Instructions to follow
Carry on the text about current sources driving light-emitting diodes over a common signal line, starting after its last sentence.

Extracted text
▼

If an excessively low voltage is then dropped across any of the
current sources, it pulls the common signal line down via the
comparator and the transistor. Consequently, the feedback input of
the DC voltage regulator is also pulled down, which is compensated
for by the DC voltage regulator by increasing the supply voltage at
its output until the voltage at the feedback input again
corresponds to the desired setpoint value.
The disclosed arrangement has a high efficiency and can be realized
in a simple manner and in a small structural design. Furthermore,
it is distinguished by the fact that it can easily be extended,
cascaded and configured almost as desired. Any desired number of
current sources can be added without necessitating additional
electric circuits, even across different semiconductor chips. Only
a single line, namely the line referred to here as signal line, is
required between a plurality of current sources. If in each case a
plurality of different load types are intended to be driven, for
example red, green and blue (RGB) light-emitting diodes,
abbreviated to LEDs, then the current sources can preferably be
arranged in groups in such a way that a common signal line is
provided for each load type.
The reference thresholds can be identical or different.
The electrical loads comprise respectively at least one
light-emitting diode or a series circuit of a plurality of
light-emitting diodes.
As an alternative, the branches, comprising respectively a current
source and a means for the connection of an electrical load, can be
combined in groups in such a way that a means for selecting a
minimum input voltage is connected between the tapping nodes of
such a group and the comparator.
If different types of electrical loads are intended to be driven,
then a respective common signal line can be provided for each type
of electrical loads. By way of example, the types of loads can be
light-emitting diodes having different colors, for example red,
green and blue light-emitting diodes.

▲

Data extract

▼

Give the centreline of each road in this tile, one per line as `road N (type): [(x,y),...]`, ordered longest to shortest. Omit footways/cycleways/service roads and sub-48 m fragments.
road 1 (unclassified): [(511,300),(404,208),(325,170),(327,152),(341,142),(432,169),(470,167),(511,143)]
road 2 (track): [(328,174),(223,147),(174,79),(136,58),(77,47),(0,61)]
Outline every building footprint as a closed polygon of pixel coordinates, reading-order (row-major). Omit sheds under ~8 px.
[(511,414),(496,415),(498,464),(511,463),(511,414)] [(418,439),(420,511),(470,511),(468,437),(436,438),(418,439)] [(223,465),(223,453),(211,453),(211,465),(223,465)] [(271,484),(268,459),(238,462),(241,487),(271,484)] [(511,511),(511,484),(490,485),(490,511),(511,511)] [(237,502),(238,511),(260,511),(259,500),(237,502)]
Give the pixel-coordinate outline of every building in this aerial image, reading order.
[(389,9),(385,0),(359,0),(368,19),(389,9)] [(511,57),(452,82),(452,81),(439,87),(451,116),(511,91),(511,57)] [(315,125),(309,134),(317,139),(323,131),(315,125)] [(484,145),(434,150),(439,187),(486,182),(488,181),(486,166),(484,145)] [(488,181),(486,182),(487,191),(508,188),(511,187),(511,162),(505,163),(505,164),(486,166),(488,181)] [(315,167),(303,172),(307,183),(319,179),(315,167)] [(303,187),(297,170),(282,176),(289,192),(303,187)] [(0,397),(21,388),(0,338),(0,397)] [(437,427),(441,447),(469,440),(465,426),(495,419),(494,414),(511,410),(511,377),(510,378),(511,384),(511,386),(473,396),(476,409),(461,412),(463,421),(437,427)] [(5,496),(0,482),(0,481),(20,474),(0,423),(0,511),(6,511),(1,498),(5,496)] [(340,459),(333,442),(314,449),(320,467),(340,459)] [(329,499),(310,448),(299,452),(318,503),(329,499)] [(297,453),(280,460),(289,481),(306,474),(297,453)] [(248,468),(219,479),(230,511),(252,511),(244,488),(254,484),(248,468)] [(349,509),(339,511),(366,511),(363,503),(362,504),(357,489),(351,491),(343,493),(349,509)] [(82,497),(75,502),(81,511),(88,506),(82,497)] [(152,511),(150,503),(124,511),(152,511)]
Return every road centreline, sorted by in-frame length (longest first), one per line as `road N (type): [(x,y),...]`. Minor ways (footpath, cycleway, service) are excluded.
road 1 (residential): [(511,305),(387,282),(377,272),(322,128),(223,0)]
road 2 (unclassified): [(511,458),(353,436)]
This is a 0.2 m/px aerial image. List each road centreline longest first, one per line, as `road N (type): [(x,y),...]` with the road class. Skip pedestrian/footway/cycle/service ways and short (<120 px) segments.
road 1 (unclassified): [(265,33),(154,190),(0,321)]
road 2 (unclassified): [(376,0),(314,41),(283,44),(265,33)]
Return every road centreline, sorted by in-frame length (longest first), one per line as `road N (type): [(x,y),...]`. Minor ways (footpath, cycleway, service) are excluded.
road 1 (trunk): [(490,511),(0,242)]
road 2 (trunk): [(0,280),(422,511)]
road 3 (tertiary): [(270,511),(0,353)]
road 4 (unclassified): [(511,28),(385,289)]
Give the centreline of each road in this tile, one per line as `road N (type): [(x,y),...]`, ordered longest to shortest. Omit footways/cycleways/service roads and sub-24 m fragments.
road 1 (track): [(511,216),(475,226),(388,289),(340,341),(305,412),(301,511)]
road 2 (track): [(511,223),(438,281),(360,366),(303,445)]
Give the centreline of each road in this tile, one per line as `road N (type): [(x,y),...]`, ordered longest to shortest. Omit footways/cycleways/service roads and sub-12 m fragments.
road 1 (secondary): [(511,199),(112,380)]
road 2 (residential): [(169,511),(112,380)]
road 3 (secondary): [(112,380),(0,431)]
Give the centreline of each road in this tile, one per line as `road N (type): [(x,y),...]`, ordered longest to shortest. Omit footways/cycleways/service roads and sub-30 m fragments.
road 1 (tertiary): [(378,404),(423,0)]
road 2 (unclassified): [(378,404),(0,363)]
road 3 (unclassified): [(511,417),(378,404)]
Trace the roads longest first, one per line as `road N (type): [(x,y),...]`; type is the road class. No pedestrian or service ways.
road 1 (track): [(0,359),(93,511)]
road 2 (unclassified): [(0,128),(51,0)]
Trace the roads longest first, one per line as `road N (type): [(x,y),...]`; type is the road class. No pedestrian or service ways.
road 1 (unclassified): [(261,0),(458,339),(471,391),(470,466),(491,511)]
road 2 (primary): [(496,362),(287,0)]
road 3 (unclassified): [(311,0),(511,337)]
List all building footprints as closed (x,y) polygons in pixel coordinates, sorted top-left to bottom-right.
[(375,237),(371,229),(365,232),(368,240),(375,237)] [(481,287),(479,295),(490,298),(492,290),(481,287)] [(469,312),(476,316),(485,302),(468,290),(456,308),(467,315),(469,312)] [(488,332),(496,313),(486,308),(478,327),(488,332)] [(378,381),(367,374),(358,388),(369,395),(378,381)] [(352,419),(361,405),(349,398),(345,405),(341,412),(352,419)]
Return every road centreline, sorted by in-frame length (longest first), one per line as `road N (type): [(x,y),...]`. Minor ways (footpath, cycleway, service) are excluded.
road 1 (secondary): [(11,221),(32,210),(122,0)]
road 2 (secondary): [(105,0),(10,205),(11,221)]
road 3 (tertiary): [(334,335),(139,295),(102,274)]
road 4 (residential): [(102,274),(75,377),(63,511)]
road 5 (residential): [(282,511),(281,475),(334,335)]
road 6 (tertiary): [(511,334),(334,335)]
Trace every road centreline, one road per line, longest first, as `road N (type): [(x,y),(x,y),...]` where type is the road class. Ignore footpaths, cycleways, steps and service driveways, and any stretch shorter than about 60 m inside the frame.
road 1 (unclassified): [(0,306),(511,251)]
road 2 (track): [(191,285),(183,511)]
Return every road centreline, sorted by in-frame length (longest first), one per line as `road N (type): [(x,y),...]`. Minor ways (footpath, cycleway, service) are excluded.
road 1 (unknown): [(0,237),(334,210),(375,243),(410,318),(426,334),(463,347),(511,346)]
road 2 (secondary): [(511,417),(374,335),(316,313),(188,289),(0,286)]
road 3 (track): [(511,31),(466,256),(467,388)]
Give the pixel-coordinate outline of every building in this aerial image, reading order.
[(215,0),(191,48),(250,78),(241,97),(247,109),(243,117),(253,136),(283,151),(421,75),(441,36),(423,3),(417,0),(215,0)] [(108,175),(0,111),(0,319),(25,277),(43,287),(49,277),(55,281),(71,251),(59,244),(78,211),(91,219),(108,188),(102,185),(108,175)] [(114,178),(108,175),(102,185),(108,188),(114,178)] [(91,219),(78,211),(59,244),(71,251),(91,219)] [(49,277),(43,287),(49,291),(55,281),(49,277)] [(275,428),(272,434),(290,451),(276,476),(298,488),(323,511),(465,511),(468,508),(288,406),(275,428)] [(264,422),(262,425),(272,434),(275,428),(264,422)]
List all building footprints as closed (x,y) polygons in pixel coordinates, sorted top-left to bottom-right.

▲

Answer below
The voltage tapping node can be coupled to the means for the
connection of an electrical load in such a way that the voltage
tapping node is formed at a control terminal of a current source
transistor, the controlled path of the current source transistor
being formed in a common current path with the means for the
connection of the electrical load. This has the advantage over a
voltage tapping between current source and electrical load that a
more reliable signal tapping is ensured in the event of
manufacturing fluctuations of the transistor parameters.
The comparator can comprise an operational amplifier. The
combination of comparator and transistor connected downstream is
preferably designed in such a way that, in the case of different
inputs levels at the input of the comparator, the output level is
not rapidly toggled to an extreme value, rather a signal
proportional to the difference at the input is provided at the
output. This means that a finite gain is preferably provided. Said
gain can be specified in amperes per volt (current output to
voltage input).
The DC voltage regulator preferably comprises a so-called DC/DC
converter. The latter is preferably formed as a so-called inductive
buck converter, boost converter, buck/boost converter, capacitive
charge pump, LDO (linear controller) or the like.
A low-pass filter is preferably provided for stabilizing the
regulating circuit of the DC/DC converter.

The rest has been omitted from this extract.